_TASK DATA_:
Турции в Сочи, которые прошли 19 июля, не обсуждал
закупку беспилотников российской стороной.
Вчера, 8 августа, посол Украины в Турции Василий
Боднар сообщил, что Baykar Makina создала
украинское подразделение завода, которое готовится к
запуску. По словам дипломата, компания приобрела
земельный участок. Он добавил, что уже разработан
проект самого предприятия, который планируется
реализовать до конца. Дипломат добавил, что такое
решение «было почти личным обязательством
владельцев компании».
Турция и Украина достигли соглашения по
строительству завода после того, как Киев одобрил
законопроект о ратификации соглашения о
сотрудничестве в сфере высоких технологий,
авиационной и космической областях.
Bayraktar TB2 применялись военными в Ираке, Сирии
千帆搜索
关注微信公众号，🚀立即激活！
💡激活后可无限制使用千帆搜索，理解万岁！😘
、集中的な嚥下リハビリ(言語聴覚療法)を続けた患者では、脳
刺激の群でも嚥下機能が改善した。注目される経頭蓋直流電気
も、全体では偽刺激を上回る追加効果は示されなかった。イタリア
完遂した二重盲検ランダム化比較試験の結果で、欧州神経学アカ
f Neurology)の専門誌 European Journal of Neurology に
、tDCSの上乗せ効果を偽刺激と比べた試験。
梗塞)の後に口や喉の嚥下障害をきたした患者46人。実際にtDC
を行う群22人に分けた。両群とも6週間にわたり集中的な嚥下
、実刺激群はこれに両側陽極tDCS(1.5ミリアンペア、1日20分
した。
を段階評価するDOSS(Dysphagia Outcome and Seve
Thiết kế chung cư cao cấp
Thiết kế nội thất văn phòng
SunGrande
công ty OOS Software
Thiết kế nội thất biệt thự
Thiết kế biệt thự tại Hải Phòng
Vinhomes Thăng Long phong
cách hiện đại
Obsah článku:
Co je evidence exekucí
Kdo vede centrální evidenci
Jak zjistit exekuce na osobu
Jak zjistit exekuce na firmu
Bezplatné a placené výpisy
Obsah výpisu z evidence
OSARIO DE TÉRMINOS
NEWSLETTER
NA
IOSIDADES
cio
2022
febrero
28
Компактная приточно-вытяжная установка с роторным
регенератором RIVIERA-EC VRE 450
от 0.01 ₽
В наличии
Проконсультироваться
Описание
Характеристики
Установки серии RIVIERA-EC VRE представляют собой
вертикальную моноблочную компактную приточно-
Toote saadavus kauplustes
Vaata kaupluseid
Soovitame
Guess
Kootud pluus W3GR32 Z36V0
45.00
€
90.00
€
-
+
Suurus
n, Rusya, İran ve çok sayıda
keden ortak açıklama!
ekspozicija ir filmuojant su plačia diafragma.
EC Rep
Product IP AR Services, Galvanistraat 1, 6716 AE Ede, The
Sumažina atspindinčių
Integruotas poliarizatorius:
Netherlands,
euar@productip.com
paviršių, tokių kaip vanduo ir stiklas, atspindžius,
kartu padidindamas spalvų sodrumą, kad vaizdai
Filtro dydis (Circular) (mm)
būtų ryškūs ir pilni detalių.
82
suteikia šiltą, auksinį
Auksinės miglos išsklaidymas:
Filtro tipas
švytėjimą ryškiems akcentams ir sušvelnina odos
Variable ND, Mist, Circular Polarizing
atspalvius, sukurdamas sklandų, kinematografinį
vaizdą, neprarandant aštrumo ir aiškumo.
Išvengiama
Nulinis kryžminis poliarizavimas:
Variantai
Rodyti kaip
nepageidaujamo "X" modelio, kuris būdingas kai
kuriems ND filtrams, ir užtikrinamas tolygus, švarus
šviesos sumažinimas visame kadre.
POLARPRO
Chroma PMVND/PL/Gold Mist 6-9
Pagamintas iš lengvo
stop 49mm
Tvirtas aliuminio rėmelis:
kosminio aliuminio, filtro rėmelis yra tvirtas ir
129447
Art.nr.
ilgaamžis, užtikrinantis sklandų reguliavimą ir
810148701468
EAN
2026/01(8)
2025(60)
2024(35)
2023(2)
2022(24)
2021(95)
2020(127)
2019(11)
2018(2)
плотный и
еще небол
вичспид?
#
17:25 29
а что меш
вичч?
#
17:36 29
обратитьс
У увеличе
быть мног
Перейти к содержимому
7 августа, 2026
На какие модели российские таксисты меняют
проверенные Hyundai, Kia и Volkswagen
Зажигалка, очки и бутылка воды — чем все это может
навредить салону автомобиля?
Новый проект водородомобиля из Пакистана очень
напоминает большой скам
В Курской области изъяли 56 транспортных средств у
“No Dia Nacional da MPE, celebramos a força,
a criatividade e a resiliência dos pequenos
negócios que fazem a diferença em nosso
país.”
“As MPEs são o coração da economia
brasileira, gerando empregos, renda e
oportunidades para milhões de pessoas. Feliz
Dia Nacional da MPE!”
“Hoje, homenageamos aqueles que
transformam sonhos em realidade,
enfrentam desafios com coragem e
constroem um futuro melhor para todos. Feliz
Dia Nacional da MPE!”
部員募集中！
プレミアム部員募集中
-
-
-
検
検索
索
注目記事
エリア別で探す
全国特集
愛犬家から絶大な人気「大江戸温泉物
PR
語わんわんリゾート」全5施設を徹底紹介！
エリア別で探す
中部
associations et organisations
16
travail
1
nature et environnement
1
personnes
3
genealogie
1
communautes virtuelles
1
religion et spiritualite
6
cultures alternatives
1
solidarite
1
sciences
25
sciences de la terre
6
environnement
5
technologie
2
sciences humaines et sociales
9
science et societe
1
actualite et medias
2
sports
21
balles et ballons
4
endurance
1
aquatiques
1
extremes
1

_EXERCISE DETAILS_:
With nothing left out, print the data above exactly.

_TASK ANSWER_:
Турции в Сочи, которые прошли 19 июля, не обсуждал
закупку беспилотников российской стороной.
Вчера, 8 августа, посол Украины в Турции Василий
Боднар сообщил, что Baykar Makina создала
украинское подразделение завода, которое готовится к
запуску. По словам дипломата, компания приобрела
земельный участок. Он добавил, что уже разработан
проект самого предприятия, который планируется
реализовать до конца. Дипломат добавил, что такое
решение «было почти личным обязательством
владельцев компании».
Турция и Украина достигли соглашения по
строительству завода после того, как Киев одобрил
законопроект о ратификации соглашения о
сотрудничестве в сфере высоких технологий,
авиационной и космической областях.
Bayraktar TB2 применялись военными в Ираке, Сирии
千帆搜索
关注微信公众号，🚀立即激活！
💡激活后可无限制使用千帆搜索，理解万岁！😘
、集中的な嚥下リハビリ(言語聴覚療法)を続けた患者では、脳
刺激の群でも嚥下機能が改善した。注目される経頭蓋直流電気
も、全体では偽刺激を上回る追加効果は示されなかった。イタリア
完遂した二重盲検ランダム化比較試験の結果で、欧州神経学アカ
f Neurology)の専門誌 European Journal of Neurology に
、tDCSの上乗せ効果を偽刺激と比べた試験。
梗塞)の後に口や喉の嚥下障害をきたした患者46人。実際にtDC
を行う群22人に分けた。両群とも6週間にわたり集中的な嚥下
、実刺激群はこれに両側陽極tDCS(1.5ミリアンペア、1日20分
した。
を段階評価するDOSS(Dysphagia Outcome and Seve
Thiết kế chung cư cao cấp
Thiết kế nội thất văn phòng
SunGrande
công ty OOS Software
Thiết kế nội thất biệt thự
Thiết kế biệt thự tại Hải Phòng
Vinhomes Thăng Long phong
cách hiện đại
Obsah článku:
Co je evidence exekucí
Kdo vede centrální evidenci
Jak zjistit exekuce na osobu
Jak zjistit exekuce na firmu
Bezplatné a placené výpisy
Obsah výpisu z evidence
OSARIO DE TÉRMINOS
NEWSLETTER
NA
IOSIDADES
cio
2022
febrero
28
Компактная приточно-вытяжная установка с роторным
регенератором RIVIERA-EC VRE 450
от 0.01 ₽
В наличии
Проконсультироваться
Описание
Характеристики
Установки серии RIVIERA-EC VRE представляют собой
вертикальную моноблочную компактную приточно-
Toote saadavus kauplustes
Vaata kaupluseid
Soovitame
Guess
Kootud pluus W3GR32 Z36V0
45.00
€
90.00
€
-
+
Suurus
n, Rusya, İran ve çok sayıda
keden ortak açıklama!
ekspozicija ir filmuojant su plačia diafragma.
EC Rep
Product IP AR Services, Galvanistraat 1, 6716 AE Ede, The
Sumažina atspindinčių
Integruotas poliarizatorius:
Netherlands,
euar@productip.com
paviršių, tokių kaip vanduo ir stiklas, atspindžius,
kartu padidindamas spalvų sodrumą, kad vaizdai
Filtro dydis (Circular) (mm)
būtų ryškūs ir pilni detalių.
82
suteikia šiltą, auksinį
Auksinės miglos išsklaidymas:
Filtro tipas
švytėjimą ryškiems akcentams ir sušvelnina odos
Variable ND, Mist, Circular Polarizing
atspalvius, sukurdamas sklandų, kinematografinį
vaizdą, neprarandant aštrumo ir aiškumo.
Išvengiama
Nulinis kryžminis poliarizavimas:
Variantai
Rodyti kaip
nepageidaujamo "X" modelio, kuris būdingas kai
kuriems ND filtrams, ir užtikrinamas tolygus, švarus
šviesos sumažinimas visame kadre.
POLARPRO
Chroma PMVND/PL/Gold Mist 6-9
Pagamintas iš lengvo
stop 49mm
Tvirtas aliuminio rėmelis:
kosminio aliuminio, filtro rėmelis yra tvirtas ir
129447
Art.nr.
ilgaamžis, užtikrinantis sklandų reguliavimą ir
810148701468
EAN
2026/01(8)
2025(60)
2024(35)
2023(2)
2022(24)
2021(95)
2020(127)
2019(11)
2018(2)
плотный и
еще небол
вичспид?
#
17:25 29
а что меш
вичч?
#
17:36 29
обратитьс
У увеличе
быть мног
Перейти к содержимому
7 августа, 2026
На какие модели российские таксисты меняют
проверенные Hyundai, Kia и Volkswagen
Зажигалка, очки и бутылка воды — чем все это может
навредить салону автомобиля?
Новый проект водородомобиля из Пакистана очень
напоминает большой скам
В Курской области изъяли 56 транспортных средств у
“No Dia Nacional da MPE, celebramos a força,
a criatividade e a resiliência dos pequenos
negócios que fazem a diferença em nosso
país.”
“As MPEs são o coração da economia
brasileira, gerando empregos, renda e
oportunidades para milhões de pessoas. Feliz
Dia Nacional da MPE!”
“Hoje, homenageamos aqueles que
transformam sonhos em realidade,
enfrentam desafios com coragem e
constroem um futuro melhor para todos. Feliz
Dia Nacional da MPE!”
部員募集中！
プレミアム部員募集中
-
-
-
検
検索
索
注目記事
エリア別で探す
全国特集
愛犬家から絶大な人気「大江戸温泉物
PR
語わんわんリゾート」全5施設を徹底紹介！
エリア別で探す
中部
associations et organisations
16
travail
1
nature et environnement
1
personnes
3
genealogie
1
communautes virtuelles
1
religion et spiritualite
6
cultures alternatives
1
solidarite
1
sciences
25
sciences de la terre
6
environnement
5
technologie
2
sciences humaines et sociales
9
science et societe
1
actualite et medias
2
sports
21
balles et ballons
4
endurance
1
aquatiques
1
extremes
1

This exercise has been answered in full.